* **ENTRIES**:

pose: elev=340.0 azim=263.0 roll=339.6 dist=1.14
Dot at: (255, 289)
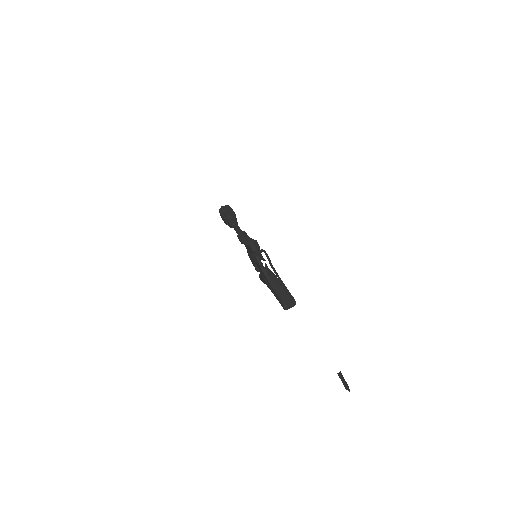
--
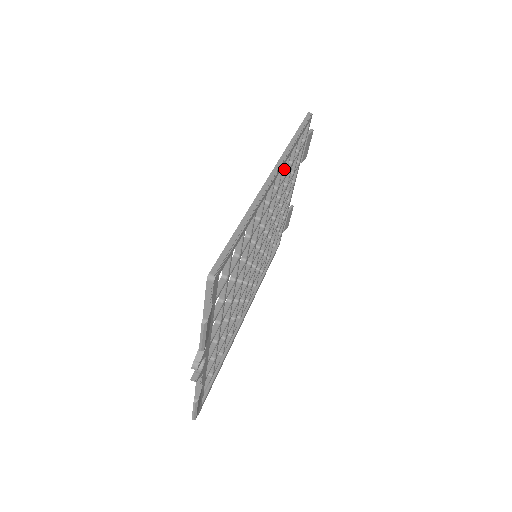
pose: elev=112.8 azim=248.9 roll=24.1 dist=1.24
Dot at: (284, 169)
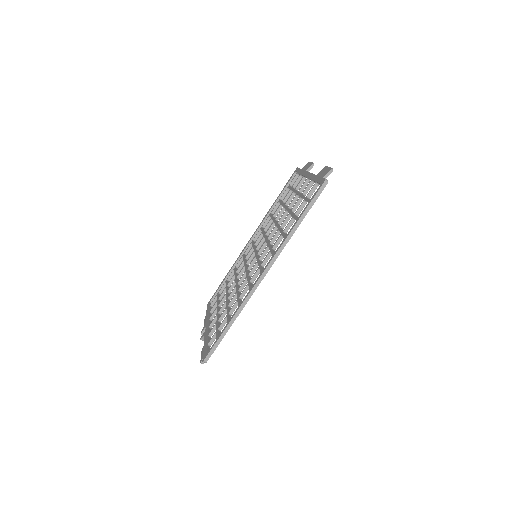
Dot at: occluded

* **WRITTEN EXERCISE**:
Could you reproduce the rows starting with the line containing "pose: elev=340.0 azim=263.0" and going on through the line containing "Dot at: (255, 289)", both included, without changing anything?

* **OUTPUT BELOW**:
pose: elev=340.0 azim=263.0 roll=339.6 dist=1.14
Dot at: (255, 289)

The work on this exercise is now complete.